**Try it**
Switch every "Forside" in the rows below to "Startside", and give back the text of those rows with nothing else changed and the pictures left out.

**Exercise input**
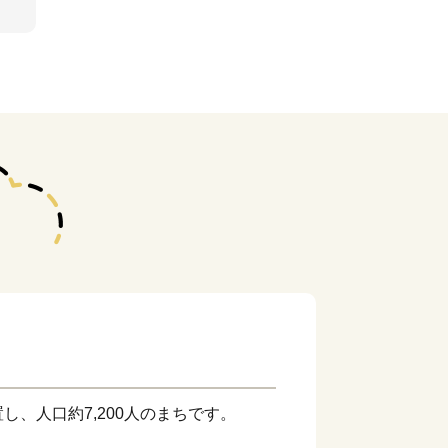
し、人口約7,200人のまちです。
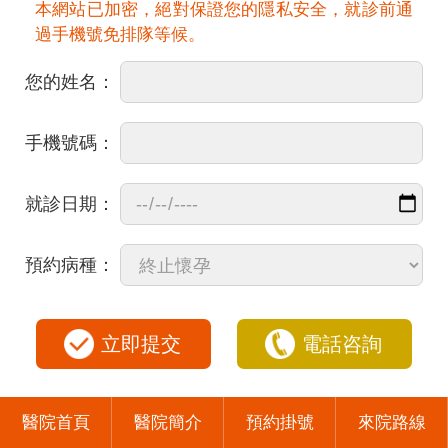
本網站已加密，絕對保證您的隱私安全，就診前通
過手機號免排隊等候。
您的姓名：
手機號碼：
就診日期：
預約病種：
立即提交
電話咨詢
醫院首頁
醫院簡介
預約掛號
來院路線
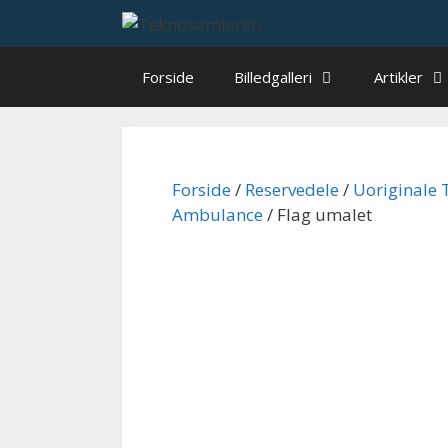
Hop
til
indhold
Forside
Billedgalleri
Artikler
Forside
/
Reservedele
/
Uoriginale 
Ambulance
/ Flag umalet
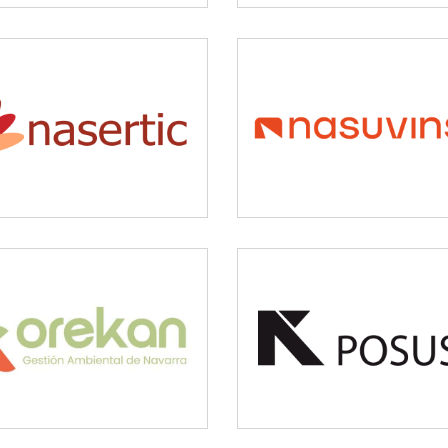
NASERTIC
NASUVINSA
Servicios tecnológicos y
Vivienda y urbanismo
modernización
OREKAN
POSUSA
Medio ambiente
Medio ambiente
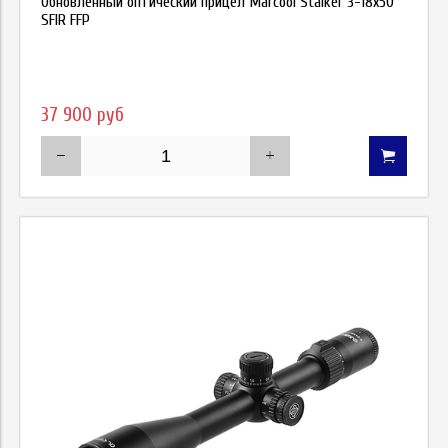
Обновленный оптический прицел Marcool Stalker 3-18x50
SFIR FFP
37 900 руб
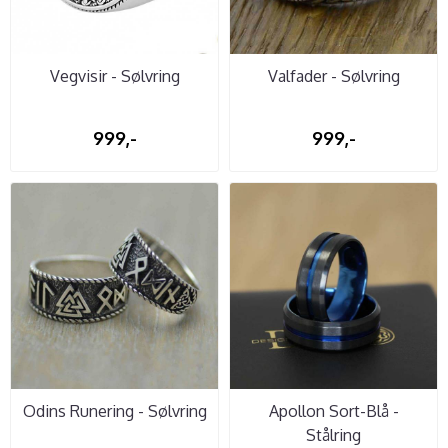
Vegvisir - Sølvring
Valfader - Sølvring
999,-
999,-
Odins Runering - Sølvring
Apollon Sort-Blå -
Stålring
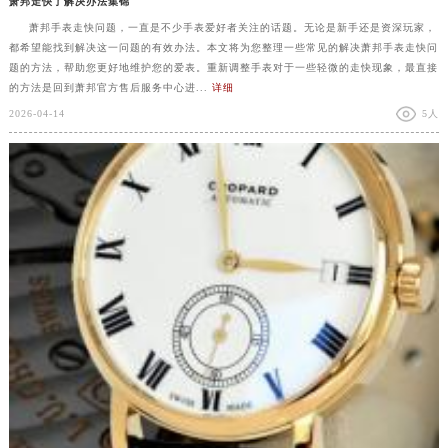
萧邦走快了解决办法集锦
萧邦手表走快问题，一直是不少手表爱好者关注的话题。无论是新手还是资深玩家，
都希望能找到解决这一问题的有效办法。本文将为您整理一些常见的解决萧邦手表走快问
题的方法，帮助您更好地维护您的爱表。重新调整手表对于一些轻微的走快现象，最直接
的方法是回到萧邦官方售后服务中心进...
详细
2026-04-14
5人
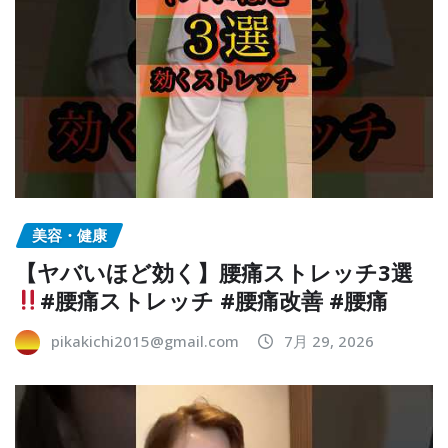
美容・健康
【ヤバいほど効く】腰痛ストレッチ3選
#腰痛ストレッチ #腰痛改善 #腰痛
pikakichi2015@gmail.com
7月 29, 2026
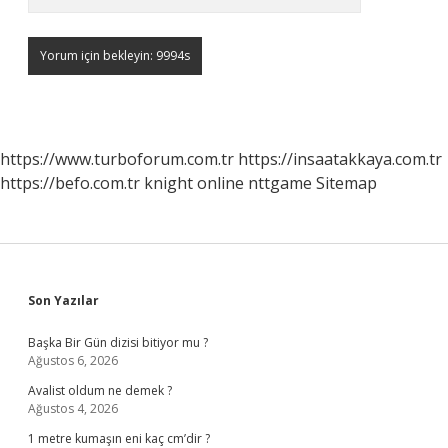
https://www.turboforum.com.tr
https://insaatakkaya.com.tr
https://befo.com.tr
knight online
nttgame
Sitemap
Sidebar
Son Yazılar
Başka Bir Gün dizisi bitiyor mu ?
Ağustos 6, 2026
Avalist oldum ne demek ?
Ağustos 4, 2026
1 metre kumaşın eni kaç cm’dir ?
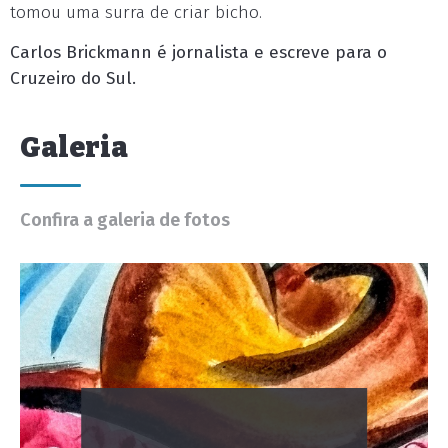
tomou uma surra de criar bicho.
Carlos Brickmann é jornalista e escreve para o
Cruzeiro do Sul.
Galeria
Confira a galeria de fotos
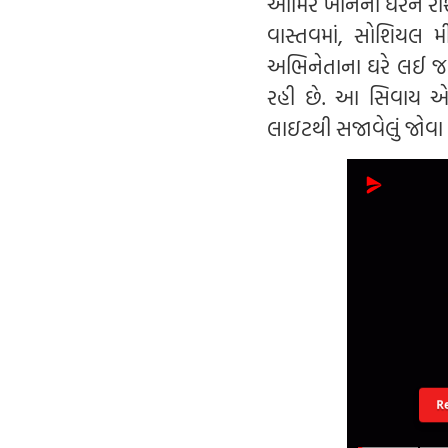
આમિર ખાનના ઘરને રોશ
વાસ્તવમાં, સોશિયલ મી
અભિનેતાના ઘરે લઈ જવ
રહી છે. આ સિવાય એક
લાઇટથી સજાવેલું જોવા 
R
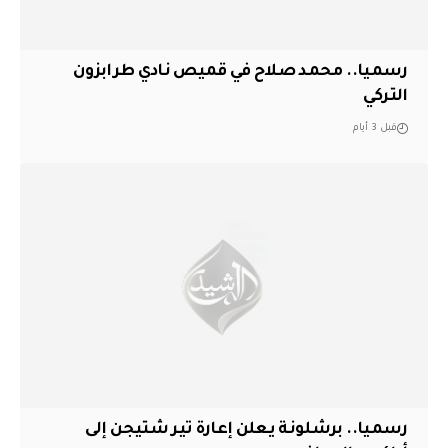
رسميا.. محمد صلاح في قميص نادي طرابزون
التركي
قبل 3 أيام
رسميا.. برشلونة يعلن إعارة تير شتيجن إلى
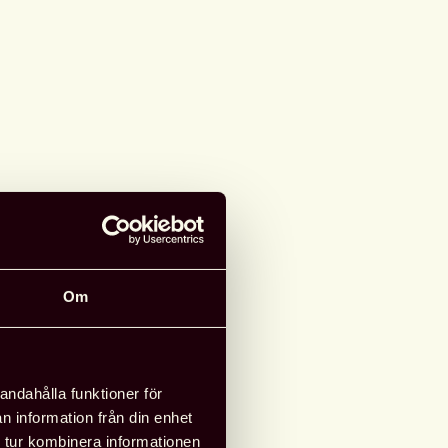
Om
andahålla funktioner för
n information från din enhet
 tur kombinera informationen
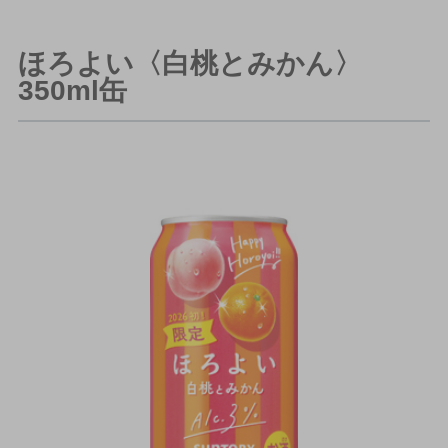
ほろよい〈白桃とみかん〉
350ml缶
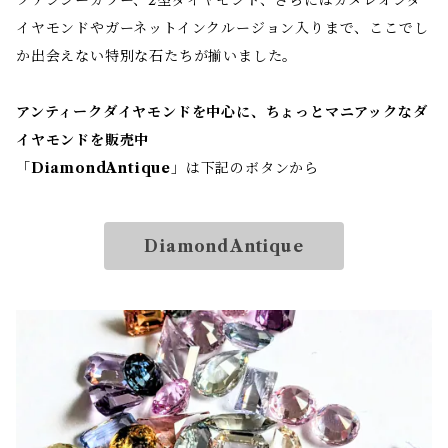
イヤモンドやガーネットインクルージョン入りまで、ここでし
か出会えない特別な石たちが揃いました。
アンティークダイヤモンドを中心に、ちょっとマニアックなダ
イヤモンドを販売中
「
DiamondAntique
」は下記のボタンから
DiamondAntique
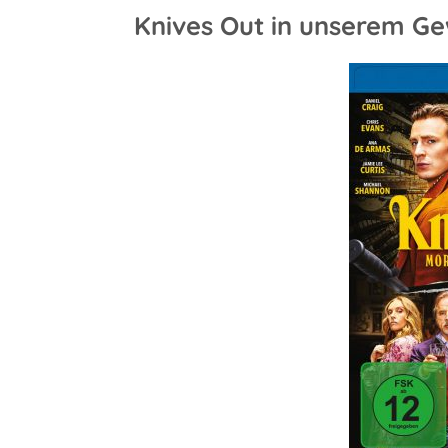
Knives Out in unserem Ge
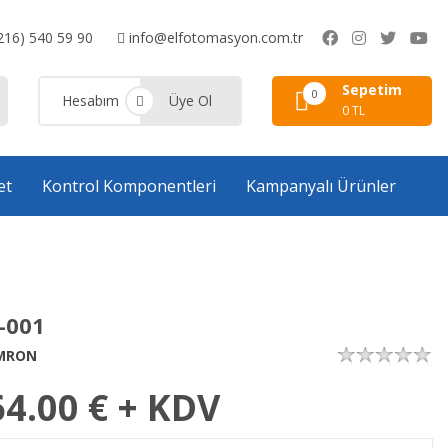
216) 540 59 90
info@elfotomasyon.com.tr
Sepetim
0
Hesabım
Üye Ol
0 TL
et
Kontrol Komponentleri
Kampanyalı Ürünler
-001
MRON
64.00
€ + KDV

**Answer box**
し、人口約7,200人のまちです。
本網站已加密，絕對保證您的隱私安全，就診前通
過手機號免排隊等候。
您的姓名：
手機號碼：
就診日期：
預約病種：
立即提交
電話咨詢
醫院首頁
醫院簡介
預約掛號
來院路線
Hop
til
indhold
Startside
Billedgalleri
Artikler
Startside
/
Reservedele
/
Uoriginale 
Ambulance
/ Flag umalet
NASERTIC
NASUVINSA
Servicios tecnológicos y
Vivienda y urbanismo
modernización
OREKAN
POSUSA
Medio ambiente
Medio ambiente
Обновленный оптический прицел Marcool Stalker 3-18x50
SFIR FFP
37 900 руб
Vegvisir - Sølvring
Valfader - Sølvring
999,-
999,-
Odins Runering - Sølvring
Apollon Sort-Blå -
Stålring
萧邦走快了解决办法集锦
萧邦手表走快问题，一直是不少手表爱好者关注的话题。无论是新手还是资深玩家，
都希望能找到解决这一问题的有效办法。本文将为您整理一些常见的解决萧邦手表走快问
题的方法，帮助您更好地维护您的爱表。重新调整手表对于一些轻微的走快现象，最直接
的方法是回到萧邦官方售后服务中心进...
详细
2026-04-14
5人
美容・健康
【ヤバいほど効く】腰痛ストレッチ3選
#腰痛ストレッチ #腰痛改善 #腰痛
pikakichi2015@gmail.com
7月 29, 2026
https://www.turboforum.com.tr
https://insaatakkaya.com.tr
https://befo.com.tr
knight online
nttgame
Sitemap
Sidebar
Son Yazılar
Başka Bir Gün dizisi bitiyor mu ?
Ağustos 6, 2026
Avalist oldum ne demek ?
Ağustos 4, 2026
1 metre kumaşın eni kaç cm’dir ?
tomou uma surra de criar bicho.
Carlos Brickmann é jornalista e escreve para o
Cruzeiro do Sul.
Galeria
Confira a galeria de fotos
આમિર ખાનના ઘરને રોશ
વાસ્તવમાં, સોશિયલ મી
અભિનેતાના ઘરે લઈ જવ
રહી છે. આ સિવાય એક
લાઇટથી સજાવેલું જોવા 
R
رسميا.. محمد صلاح في قميص نادي طرابزون
التركي
قبل 3 أيام
رسميا.. برشلونة يعلن إعارة تير شتيجن إلى
Om
andahålla funktioner för
n information från din enhet
 tur kombinera informationen
ほろよい〈白桃とみかん〉
350ml缶
イヤモンドやガーネットインクルージョン入りまで、ここでし
か出会えない特別な石たちが揃いました。
アンティークダイヤモンドを中心に、ちょっとマニアックなダ
イヤモンドを販売中
「
DiamondAntique
」は下記のボタンから
DiamondAntique
Knives Out in unserem Ge
216) 540 59 90
info@elfotomasyon.com.tr
Sepetim
0
Hesabım
Üye Ol
0 TL
et
Kontrol Komponentleri
Kampanyalı Ürünler
-001
MRON
64.00
€ + KDV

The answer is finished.